Christian Milovanoff, géomètre intérieur

Certains livres de photographies sont composés d’images prises de longues dates. Elles ne ressemblent plus à ce qu’elles étaient alors. Produites dans le cadre de la mission de la DATAR, les photographies qui composent Bureaux sont du reste loin d’avoir toutes été éditées à l’époque.

Christian Milovanoff a repris ce corpus, et visé à l’opus. Car il ne s’agit pas d’une simple relecture de cette commande, d’une sorte d’actualisation. Les choses sont plus graves, au sens d’une tonalité donnée à ce livre. Dans leur édition première, notamment dans le livre sur le Datar publié en 1985 par Hazan, les “Bureaux” constituaient l’une des marges de la grande commande : essentiellement tournée vers le paysage, avec quelques figures, un peu de ville, quelques nocturnes, les “Bureaux” étaient la rare contribution à ce qui était encore alors un enjeu majeur de la photographie – ce qui concentrait les questions sociales et esthétiques après le succès du paradigme de la photo de rue : les intérieurs. Bureaux sonne comme cela : il s’agit, peut-être aujourd’hui, du dernier grand livre sur les intérieurs.

Entendons, l’intérieur non seulement comme genre mais comme figure d’une époque : Bureaux en 2015, trente ans après la DATAR, n’est pas un caprice anachronique, il est l’émanation, le vieillissement devenu socle de ce que fut l’activité humaine occidentale type après l’industrialisation. Bureaux c’est la condition muséifiée du moderne. En parcourant ce livre, qui contient mille hommages à l’art, à la littérature, à la philosophie comme à l’architecture, au design et à la photographie, on ne peut s’empêcher de penser : Bureaux a été possible parce que Milovanoff est l’un des artistes savant de son époque, et qu’il tutoie l’expérience mythique de Sultan et Mandel dans Evidence, le couple composant le livre phare à partir d’archives administratives. Ici toutefois, le photographe reprend la main et ne pratique pas l’appropriationnisme mais réaffirme la production des images. Il rejoint ici celui qui avait fait du standard visuel le code poétique majeur de l’époque : Ed Ruscha, jusque dans son noir et blanc plein des cendres de la liquidation du pop.

Bureaux a quelque chose d’un tombeau contenant le temps ouvert par Gutenberg, le temps des papiers, des stylos et des gommes, des “imprimés” – celui émergeant de la communication avec ses téléphones reliés par fils et des machines à écrire électriques ou mécaniques. Aux murs, souvent, ces publicités et ces cartes postales – comme autant d’arrangements inconscients pour reprendre l’expression de Walker Evans -, car oui les bureaux sont des intérieurs que l’on organise avec ses rituels et ses décors. D’où vient alors le sentiment que ces espaces sont aujourd’hui si loin de nous, aspirés par le temps, alors que le secteur dit du “tertiaire” domine notre économie ? D’où vient cette impression de Fin des temps ?

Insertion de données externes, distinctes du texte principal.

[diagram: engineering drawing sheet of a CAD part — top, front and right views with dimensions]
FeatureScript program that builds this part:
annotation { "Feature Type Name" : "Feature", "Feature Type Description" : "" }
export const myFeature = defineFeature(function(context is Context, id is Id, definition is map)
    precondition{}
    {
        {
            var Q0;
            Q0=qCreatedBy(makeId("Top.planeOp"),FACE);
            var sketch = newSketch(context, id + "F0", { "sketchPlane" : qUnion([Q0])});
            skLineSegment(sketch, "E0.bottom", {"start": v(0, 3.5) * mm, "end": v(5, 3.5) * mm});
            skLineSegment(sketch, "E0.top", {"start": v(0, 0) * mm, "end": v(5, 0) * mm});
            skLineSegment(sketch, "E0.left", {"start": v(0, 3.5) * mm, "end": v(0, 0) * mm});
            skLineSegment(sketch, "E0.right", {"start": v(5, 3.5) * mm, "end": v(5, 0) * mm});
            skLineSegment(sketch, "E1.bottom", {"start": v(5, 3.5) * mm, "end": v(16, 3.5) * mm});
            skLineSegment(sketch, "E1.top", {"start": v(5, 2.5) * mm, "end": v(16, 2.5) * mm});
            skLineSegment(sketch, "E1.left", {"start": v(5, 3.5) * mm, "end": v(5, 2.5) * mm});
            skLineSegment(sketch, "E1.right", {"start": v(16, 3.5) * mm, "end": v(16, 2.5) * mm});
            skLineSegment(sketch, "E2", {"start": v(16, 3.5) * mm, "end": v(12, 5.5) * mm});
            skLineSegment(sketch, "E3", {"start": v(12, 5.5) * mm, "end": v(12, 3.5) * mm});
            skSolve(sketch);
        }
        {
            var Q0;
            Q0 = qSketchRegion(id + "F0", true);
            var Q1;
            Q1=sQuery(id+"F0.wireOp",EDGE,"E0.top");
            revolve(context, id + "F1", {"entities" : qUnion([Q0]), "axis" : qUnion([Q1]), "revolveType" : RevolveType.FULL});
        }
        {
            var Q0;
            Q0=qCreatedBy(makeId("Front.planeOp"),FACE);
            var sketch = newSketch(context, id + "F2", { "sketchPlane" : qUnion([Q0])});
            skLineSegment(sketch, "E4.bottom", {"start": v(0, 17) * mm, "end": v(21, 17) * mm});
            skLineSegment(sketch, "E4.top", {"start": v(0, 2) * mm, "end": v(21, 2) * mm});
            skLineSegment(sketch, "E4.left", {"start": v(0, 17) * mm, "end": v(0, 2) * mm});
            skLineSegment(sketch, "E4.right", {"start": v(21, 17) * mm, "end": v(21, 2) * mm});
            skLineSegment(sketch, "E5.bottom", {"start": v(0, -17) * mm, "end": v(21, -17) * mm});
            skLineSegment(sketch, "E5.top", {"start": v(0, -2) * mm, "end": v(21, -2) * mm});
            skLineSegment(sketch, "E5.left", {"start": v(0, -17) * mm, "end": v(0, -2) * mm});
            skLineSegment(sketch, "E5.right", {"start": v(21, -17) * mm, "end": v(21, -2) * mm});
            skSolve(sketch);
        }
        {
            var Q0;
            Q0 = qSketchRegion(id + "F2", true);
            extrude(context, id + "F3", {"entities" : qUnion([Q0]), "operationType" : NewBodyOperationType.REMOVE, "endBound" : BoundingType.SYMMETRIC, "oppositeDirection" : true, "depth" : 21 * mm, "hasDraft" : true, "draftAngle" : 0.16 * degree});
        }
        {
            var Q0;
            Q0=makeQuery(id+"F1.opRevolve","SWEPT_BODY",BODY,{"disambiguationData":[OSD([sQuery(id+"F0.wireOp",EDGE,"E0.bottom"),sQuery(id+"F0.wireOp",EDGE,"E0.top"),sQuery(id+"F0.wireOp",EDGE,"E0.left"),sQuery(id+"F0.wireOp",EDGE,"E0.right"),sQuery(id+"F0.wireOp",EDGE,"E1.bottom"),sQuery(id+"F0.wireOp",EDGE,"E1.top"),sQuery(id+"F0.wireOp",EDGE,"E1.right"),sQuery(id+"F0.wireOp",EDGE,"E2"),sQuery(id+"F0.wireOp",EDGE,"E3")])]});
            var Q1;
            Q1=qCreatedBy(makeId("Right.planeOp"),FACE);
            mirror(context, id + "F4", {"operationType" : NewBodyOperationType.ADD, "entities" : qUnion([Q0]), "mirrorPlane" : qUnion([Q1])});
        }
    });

Milovanoff photographie les bureaux des années 1980 en l’absence de ceux qui y travaillent, et cette absence est trahie par tous ces détails d’une vie de labeur. C’est la veine d’Atget qu’emprunte Milovanoff en explorant les bureaux. Mais sa façon d’enchaîner les images dans le livre, de relier les séquences n’est pas celle d’une archive ou d’un inventaire, elle n’est pas déléguée à un autre, elle est son œuvre de montage, et pour le dire un peu sottement, ce livre est une magnifique leçon de lecture et d’écriture d’images, chaque articulation est un raffinement formel et savant. Là se rejoint son objet et la pensée de son objet, Bureaux est un livre qui hisse les tiroirs et les couloirs au rang d’un monde philosophique – c’est Piranese lui-même égaré à la fin du XXe siècle.